→ **EXERCISE**
Please write each record out again word for word.

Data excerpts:
*** Block opens ***

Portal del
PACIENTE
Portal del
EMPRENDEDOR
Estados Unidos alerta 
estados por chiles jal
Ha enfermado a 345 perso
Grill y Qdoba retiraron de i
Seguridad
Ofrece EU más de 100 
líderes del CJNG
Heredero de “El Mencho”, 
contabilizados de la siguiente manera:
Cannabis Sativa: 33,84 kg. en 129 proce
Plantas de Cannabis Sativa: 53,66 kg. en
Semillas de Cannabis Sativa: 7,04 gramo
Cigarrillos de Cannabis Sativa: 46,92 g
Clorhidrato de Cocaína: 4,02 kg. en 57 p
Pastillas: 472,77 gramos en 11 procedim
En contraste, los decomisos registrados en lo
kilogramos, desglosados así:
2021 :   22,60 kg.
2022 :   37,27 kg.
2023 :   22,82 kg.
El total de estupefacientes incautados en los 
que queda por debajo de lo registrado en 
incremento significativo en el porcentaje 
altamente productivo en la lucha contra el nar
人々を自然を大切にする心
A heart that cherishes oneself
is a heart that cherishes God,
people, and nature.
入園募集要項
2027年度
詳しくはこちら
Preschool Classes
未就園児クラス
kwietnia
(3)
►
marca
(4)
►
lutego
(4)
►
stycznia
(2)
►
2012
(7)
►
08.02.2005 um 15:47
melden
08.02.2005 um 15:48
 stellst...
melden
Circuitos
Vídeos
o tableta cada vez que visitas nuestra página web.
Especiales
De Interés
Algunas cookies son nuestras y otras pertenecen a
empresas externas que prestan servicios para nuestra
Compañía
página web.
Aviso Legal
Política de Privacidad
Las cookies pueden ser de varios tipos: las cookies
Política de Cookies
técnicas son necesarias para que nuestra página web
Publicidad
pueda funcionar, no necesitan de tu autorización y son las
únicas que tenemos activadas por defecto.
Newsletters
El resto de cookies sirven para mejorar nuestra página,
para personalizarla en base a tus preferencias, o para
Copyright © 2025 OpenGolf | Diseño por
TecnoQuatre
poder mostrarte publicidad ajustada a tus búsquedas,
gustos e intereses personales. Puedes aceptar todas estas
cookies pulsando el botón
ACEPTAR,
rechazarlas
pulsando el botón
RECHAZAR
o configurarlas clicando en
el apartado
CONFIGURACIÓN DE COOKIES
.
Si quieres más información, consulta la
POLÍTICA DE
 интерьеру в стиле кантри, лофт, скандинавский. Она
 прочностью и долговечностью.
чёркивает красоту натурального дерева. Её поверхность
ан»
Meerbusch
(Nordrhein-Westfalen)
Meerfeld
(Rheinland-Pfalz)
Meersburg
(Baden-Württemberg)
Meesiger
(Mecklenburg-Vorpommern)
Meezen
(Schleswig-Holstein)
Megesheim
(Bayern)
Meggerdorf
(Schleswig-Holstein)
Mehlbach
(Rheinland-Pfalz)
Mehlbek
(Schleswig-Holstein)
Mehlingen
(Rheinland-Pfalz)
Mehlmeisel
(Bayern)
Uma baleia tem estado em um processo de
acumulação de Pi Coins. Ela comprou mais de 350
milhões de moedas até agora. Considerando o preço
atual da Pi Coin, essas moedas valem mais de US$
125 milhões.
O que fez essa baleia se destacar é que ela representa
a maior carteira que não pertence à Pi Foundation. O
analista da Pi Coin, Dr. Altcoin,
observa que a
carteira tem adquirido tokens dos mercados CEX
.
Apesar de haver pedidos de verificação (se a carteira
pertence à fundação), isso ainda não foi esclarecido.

*** Block closes ***

→ **RESULT OF THIS EXERCISE**
Portal del
PACIENTE
Portal del
EMPRENDEDOR
Estados Unidos alerta 
estados por chiles jal
Ha enfermado a 345 perso
Grill y Qdoba retiraron de i
Seguridad
Ofrece EU más de 100 
líderes del CJNG
Heredero de “El Mencho”, 
contabilizados de la siguiente manera:
Cannabis Sativa: 33,84 kg. en 129 proce
Plantas de Cannabis Sativa: 53,66 kg. en
Semillas de Cannabis Sativa: 7,04 gramo
Cigarrillos de Cannabis Sativa: 46,92 g
Clorhidrato de Cocaína: 4,02 kg. en 57 p
Pastillas: 472,77 gramos en 11 procedim
En contraste, los decomisos registrados en lo
kilogramos, desglosados así:
2021 :   22,60 kg.
2022 :   37,27 kg.
2023 :   22,82 kg.
El total de estupefacientes incautados en los 
que queda por debajo de lo registrado en 
incremento significativo en el porcentaje 
altamente productivo en la lucha contra el nar
人々を自然を大切にする心
A heart that cherishes oneself
is a heart that cherishes God,
people, and nature.
入園募集要項
2027年度
詳しくはこちら
Preschool Classes
未就園児クラス
kwietnia
(3)
►
marca
(4)
►
lutego
(4)
►
stycznia
(2)
►
2012
(7)
►
08.02.2005 um 15:47
melden
08.02.2005 um 15:48
 stellst...
melden
Circuitos
Vídeos
o tableta cada vez que visitas nuestra página web.
Especiales
De Interés
Algunas cookies son nuestras y otras pertenecen a
empresas externas que prestan servicios para nuestra
Compañía
página web.
Aviso Legal
Política de Privacidad
Las cookies pueden ser de varios tipos: las cookies
Política de Cookies
técnicas son necesarias para que nuestra página web
Publicidad
pueda funcionar, no necesitan de tu autorización y son las
únicas que tenemos activadas por defecto.
Newsletters
El resto de cookies sirven para mejorar nuestra página,
para personalizarla en base a tus preferencias, o para
Copyright © 2025 OpenGolf | Diseño por
TecnoQuatre
poder mostrarte publicidad ajustada a tus búsquedas,
gustos e intereses personales. Puedes aceptar todas estas
cookies pulsando el botón
ACEPTAR,
rechazarlas
pulsando el botón
RECHAZAR
o configurarlas clicando en
el apartado
CONFIGURACIÓN DE COOKIES
.
Si quieres más información, consulta la
POLÍTICA DE
 интерьеру в стиле кантри, лофт, скандинавский. Она
 прочностью и долговечностью.
чёркивает красоту натурального дерева. Её поверхность
ан»
Meerbusch
(Nordrhein-Westfalen)
Meerfeld
(Rheinland-Pfalz)
Meersburg
(Baden-Württemberg)
Meesiger
(Mecklenburg-Vorpommern)
Meezen
(Schleswig-Holstein)
Megesheim
(Bayern)
Meggerdorf
(Schleswig-Holstein)
Mehlbach
(Rheinland-Pfalz)
Mehlbek
(Schleswig-Holstein)
Mehlingen
(Rheinland-Pfalz)
Mehlmeisel
(Bayern)
Uma baleia tem estado em um processo de
acumulação de Pi Coins. Ela comprou mais de 350
milhões de moedas até agora. Considerando o preço
atual da Pi Coin, essas moedas valem mais de US$
125 milhões.
O que fez essa baleia se destacar é que ela representa
a maior carteira que não pertence à Pi Foundation. O
analista da Pi Coin, Dr. Altcoin,
observa que a
carteira tem adquirido tokens dos mercados CEX
.
Apesar de haver pedidos de verificação (se a carteira
pertence à fundação), isso ainda não foi esclarecido.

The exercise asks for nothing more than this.